Two parallel approaches (and contradictory in my opinion) can be spotted in the way Bijan Akhgar deals with his subject, in both his latest series and all other paintings that share the same idea.

In the first approach, the painter sees his subject visually and looks at the color, lines, the space it occupies, the texture and its realistic structure before he paints it. In the overall compositions of his paintings, Akhgar’s winning technique is his creative and defined use of color when it comes to outlining his objects. With his delicate and free brushstrokes, paint flows on his canvas and forms hatches. He creates rough and uneven surfaces by applying different bodies of paint and gives a live texture to the painting, affect the colors he uses and adds depth, dimension, movement and a beating rhythm to each composition.

Iran-National Express, for instance, is a good example of a balanced composition. The components have shaped a cohesive and harmonic totality in which the subject is illustrated with an accentuated corporality and a sensual sensation. This is not simply a representation, it is a painting. 
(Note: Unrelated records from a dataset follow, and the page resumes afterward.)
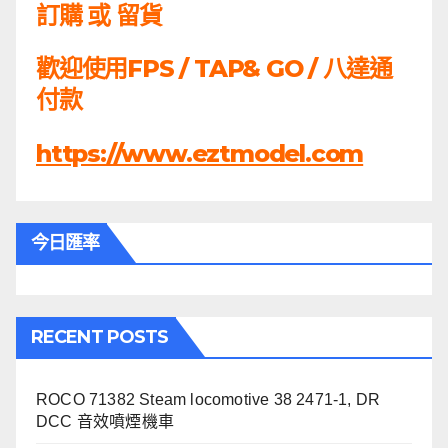
訂購 或 留貨
歡迎使用FPS / TAP& GO / 八達通
付款
https://www.eztmodel.com
今日匯率
RECENT POSTS
ROCO 71382 Steam locomotive 38 2471-1, DR
DCC 音效噴煙機車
In the second approach, the subject is still the same. The only difference here is the secondary expectations and demands of the artist. By using definite social and historical significances as a pretext, the painter tries to portray the subject in a way to convey a message beyond what it visually embraces. The subject is supposed to be more than just an object here. It is to be a character so as to say. The painter tries to picture the image of a bus as a human character. In this approach, unlike the first one, humanistic concepts count and they cause the independent existence of an object to become of less importance compared to the conscious intentions of the artist. In this approach, a painting’s visual significance and the lyricism of the imagery are confiscated to the interest of concept. Image loses its independent character, and concepts and connotations are imposed on the painting from the outside. Expression finds a vague and abstract tone while the visual components of a painting still refer to realistic appearances. The dynamic realism of the image is lost. The extrapersonal aspects of an artwork are victimized, being influential and impressive turns to being neutral and form and color become unreceptive and lose their dynamism. Furthermore, the live bond that existed [between viewers and a painting] by which the painter could make a strong impact on its audiences is all gone in an instant.  

In In Circulation/Un Circulation III, there is a painting in which the painter has succeeded to control the totalitarian desire of concept: Body. This painting is a spontaneous synthesis of human conditions and metamorphosis and decay of an object. The object (the body of the bus) has found a character of human blood and flesh. As if human and object collide in a certain point in the painting and the collision that is somehow on the verge of deterioration and ruin, speaks of a determined fate they share equally: objects, like human beings, experience gradual erosion and deterioration in silence and isolation and eventually die.

Bijan is a painter with a rich knowledge of the color and the form of what he paints. He means to paint his subject in well-spaced and accurate compositions and tries to realize it through an already lived experience in a social-historical prospect. This is a very difficult obligation that should be pursued in his work in the course of time.